29.9.11

Hipo I / No se ve la mano

Hipo J p. 15:
Ramón Serrano Avilés, Madrid, Abril 2011

The hands of Ludwig Mies van der Rohe«(…) Me dice: —“No se ve la mano, ¿verdad?”. Adivino su gusto por lo estable, bajo un cielo eterno, en lo indeterminado del tiempo, su aversión por la ‘manera’, ese exceso de la mano en los juegos barrocos (…). Comprendo su voto austero de anularse, de sumergirse con modestia en una gran sabiduría contemplativa, en una frugalidad ascética.
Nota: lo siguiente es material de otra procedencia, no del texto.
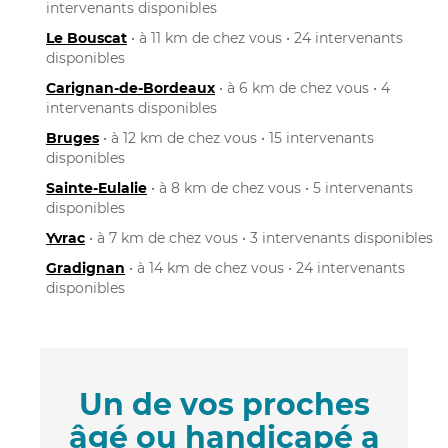
intervenants disponibles
Le Bouscat
• à 11 km de chez vous • 24 intervenants
disponibles
Carignan-de-Bordeaux
• à 6 km de chez vous • 4
intervenants disponibles
Bruges
• à 12 km de chez vous • 15 intervenants
disponibles
Sainte-Eulalie
• à 8 km de chez vous • 5 intervenants
disponibles
Yvrac
• à 7 km de chez vous • 3 intervenants disponibles
Gradignan
• à 14 km de chez vous • 24 intervenants
disponibles
Un de vos proches
âgé ou handicapé a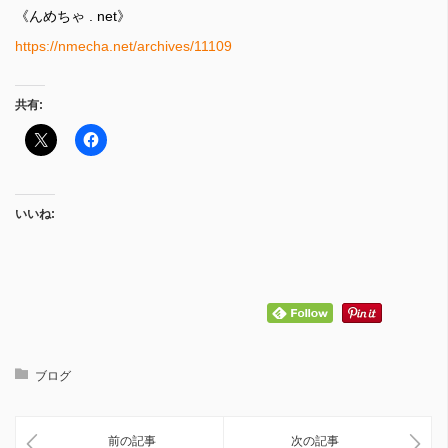
《んめちゃ . net》
https://nmecha.net/archives/11109
共有:
いいね:
ブログ
前の記事
次の記事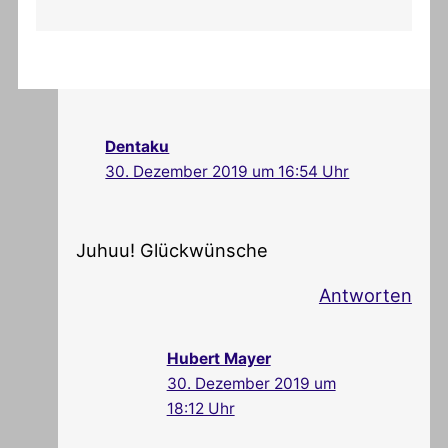
Dentaku
30. Dezember 2019 um 16:54 Uhr
Juhuu! Glückwünsche
Antworten
Hubert Mayer
30. Dezember 2019 um
18:12 Uhr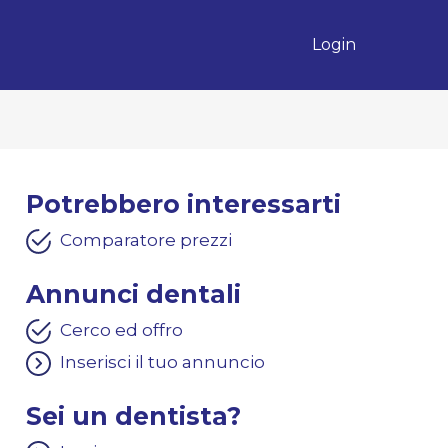
Login
Potrebbero interessarti
Comparatore prezzi
Annunci dentali
Cerco ed offro
Inserisci il tuo annuncio
Sei un dentista?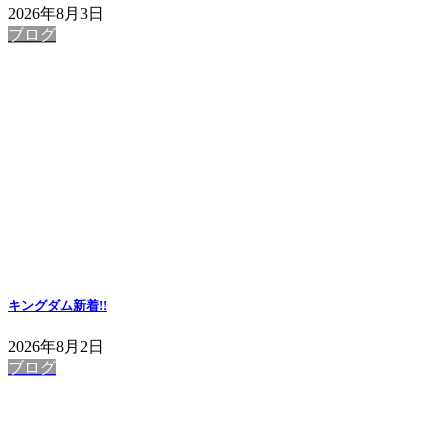
2026年8月3日
ブログ
キングダム
新着!!
2026年8月2日
ブログ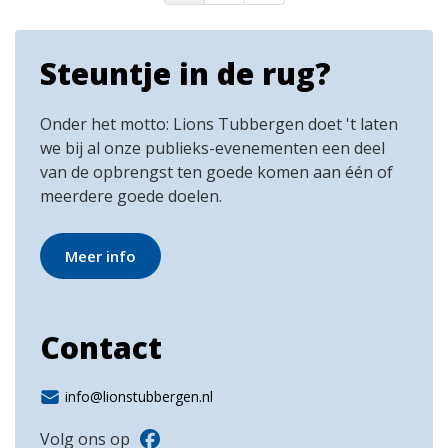
Steuntje in de rug?
Onder het motto: Lions Tubbergen doet 't laten
we bij al onze publieks-evenementen een deel
van de opbrengst ten goede komen aan één of
meerdere goede doelen.
Meer info
Contact
info@lionstubbergen.nl
Volg ons op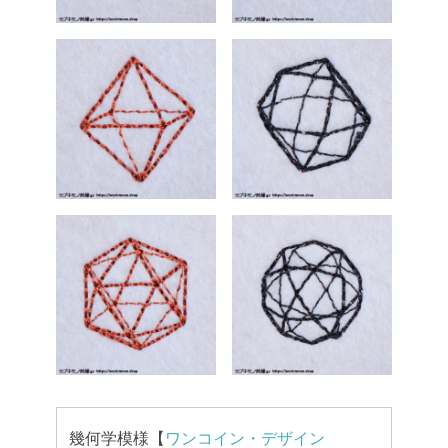
幾何学模様【
ワンコイン・デザイン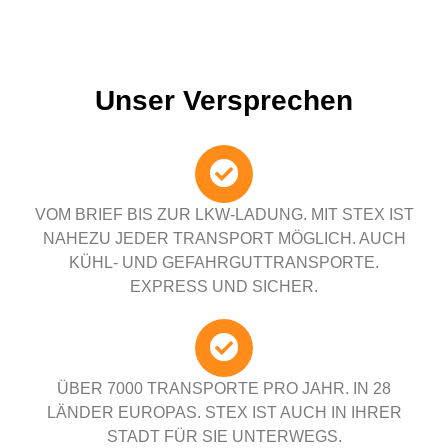
Unser Versprechen
VOM BRIEF BIS ZUR LKW-LADUNG. MIT STEX IST
NAHEZU JEDER TRANSPORT MÖGLICH. AUCH
KÜHL- UND GEFAHRGUTTRANSPORTE.
EXPRESS UND SICHER.
ÜBER 7000 TRANSPORTE PRO JAHR. IN 28
LÄNDER EUROPAS. STEX IST AUCH IN IHRER
STADT FÜR SIE UNTERWEGS.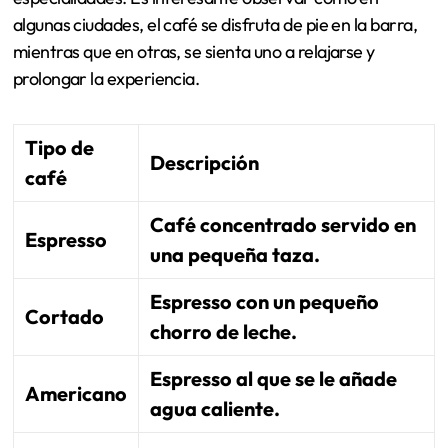
algunas ciudades, el café se disfruta de pie en la barra,
mientras que en otras, se sienta uno a relajarse y
prolongar la experiencia.
Tipo de
Descripción
café
Café concentrado servido en
Espresso
una pequeña taza.
Espresso con un pequeño
Cortado
chorro de leche.
Espresso al que se le añade
Americano
agua caliente.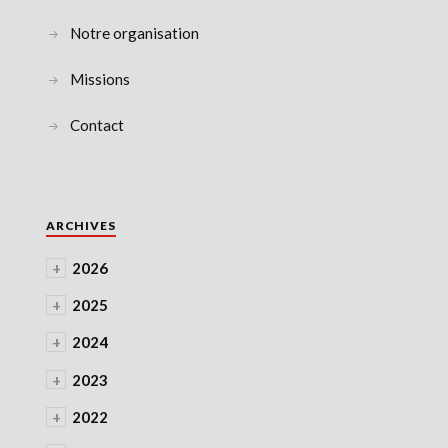
Notre organisation
Missions
Contact
ARCHIVES
+
2026
+
2025
+
2024
+
2023
+
2022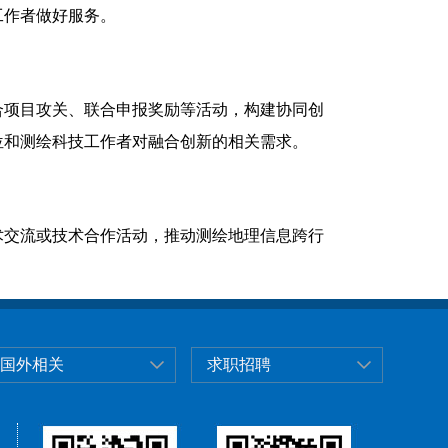
工作者做好服务。
合项目攻关、联合申报奖励等活动，构建协同创
位和测绘科技工作者对融合创新的相关需求。
术交流或技术合作活动，推动测绘地理信息跨行
国外相关
求职招聘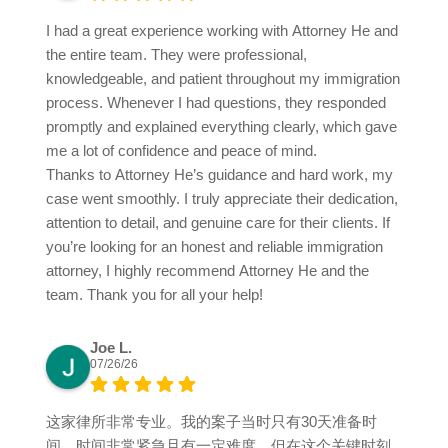
I had a great experience working with Attorney He and
the entire team. They were professional,
knowledgeable, and patient throughout my immigration
process. Whenever I had questions, they responded
promptly and explained everything clearly, which gave
me a lot of confidence and peace of mind.
Thanks to Attorney He’s guidance and hard work, my
case went smoothly. I truly appreciate their dedication,
attention to detail, and genuine care for their clients. If
you’re looking for an honest and reliable immigration
attorney, I highly recommend Attorney He and the
team. Thank you for all your help!
Joe L.
07/26/26
这家律所非常专业。我的案子当时只有30天准备时
间，时间非常紧急且有一定难度，但在这个关键时刻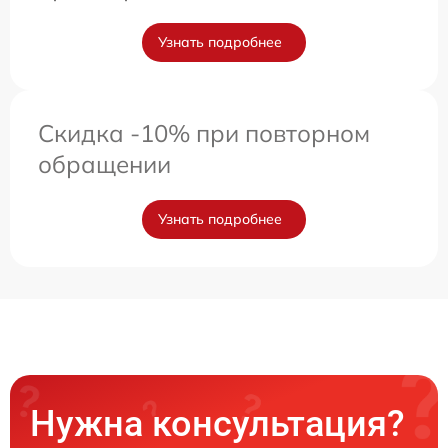
Узнать подробнее
Скидка -10% при повторном
обращении
Узнать подробнее
Нужна консультация?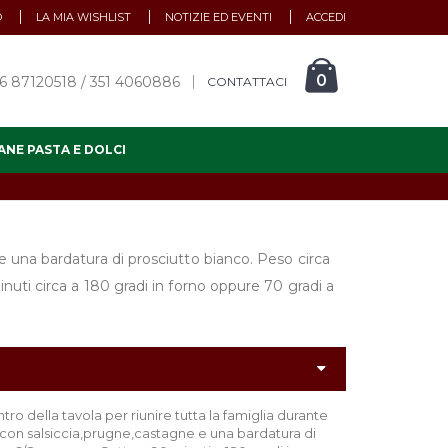
O
LA MIA WISHLIST
NOTIZIE ED EVENTI
ACCEDI
0
6 87120518 / 351 4060886
CONTATTACI
ANE PASTA E DOLCI
e una bardatura di prosciutto bianco. Peso circa
inuti circa a 180 gradi in forno oppure 70 gradi a
ro della tavola per riunire tutta la famiglia durante
o con salsiccia,prugne,castagne e una bardatura di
Admiro esta severa juventud, esta renuncia francesa. [“] No hay que buscar gustar a los demás, multiplicar los placeres de la vista, sino endurecerse para durar, hablar la lengua recia de la inteligibilidad [”].



Pues bien, a pesar de esto, sentimos el esfuerzo que hace la mano para servir este fin, con circunspección y modestia. Pesa en (…) el ojo que ha seguido la forma de las cosas y sopesado su densidad relativa hacia el mismo gesto que la mano (…) y ocurre lo mismo, quiérase o no, en nuestras reconstrucciones geométricas del universo, en esas composiciones sin objeto que combinan objetos descompuestos A veces, como por descuido, tan poderoso es su imperio que, incluso en la servidumbre, introduce (…) lo sensible, y nos procura esa recompensa de volver a encontrar al hombre en la árida magnificencia del desierto. Cuando se sabe que la calidad de un tono, de un valor, dependen no sólo de la materia de la que están hechos, sino de la manera en que se colocan, la presencia de la [mano] se manifiesta en todas partes (…)».


Comentarios


L Manos ocultas
La mano del noble Sir Endymion Porter aparece desnuda, mano que no ha trabajado. A su lado, la mano del artista, Van Dyck oculta en un guante. ¿Oculta por qué? ¿Si bien el guante es su alegato frente a la “noble” condición del artista, es todavía la vergüenza del trabajo manual lo que lleva a ocultar su mano o es por el contrario la necesidad de mantener el secreto de lo que es capaz?
dAG: La sencillez sencilla
“Está uno cansado de ver cómo se persigue la belleza y la bondad de las cosas, tal vez sean lo mismo, con añadidos embellecedores, sabiendo que no está ahí el secreto. (…) Si se supone que la belleza es como una preciosa cabeza calva (por ejemplo Nefertitis) es necesario haberle arrancado cabello a cabello, pelo a pelo, con el dolor del arranque de cada uno, uno a uno, de ellos.” Alejandro de la Sota

mil: De Brancusi
De la obra de Brancusi cuyas esculturas nos brindan una ausencia total de gestos tenemos este testimonio: “nada indicaba que estuviera trabajando en una obra. Todo allí -en su taller- parecía haber brotado por sí solo y alcanzado su plenitud”. (Man Ray, citado por Ángel González en su texto La zanja luminosa).

Sinan: Entre pinceles y cuerdas
Ni el timbre ni el virtuosismo estuvieron hechos para el gran guitarrista. Tampoco el realismo y el detalle fueron impaciencia de los grandes pintores; sólo la colocación más exacta de las notas y los colores dejaron entrever la presencia de los cinco dedos de la mano. El arquitecto se debe igual al lenguaje del espacio.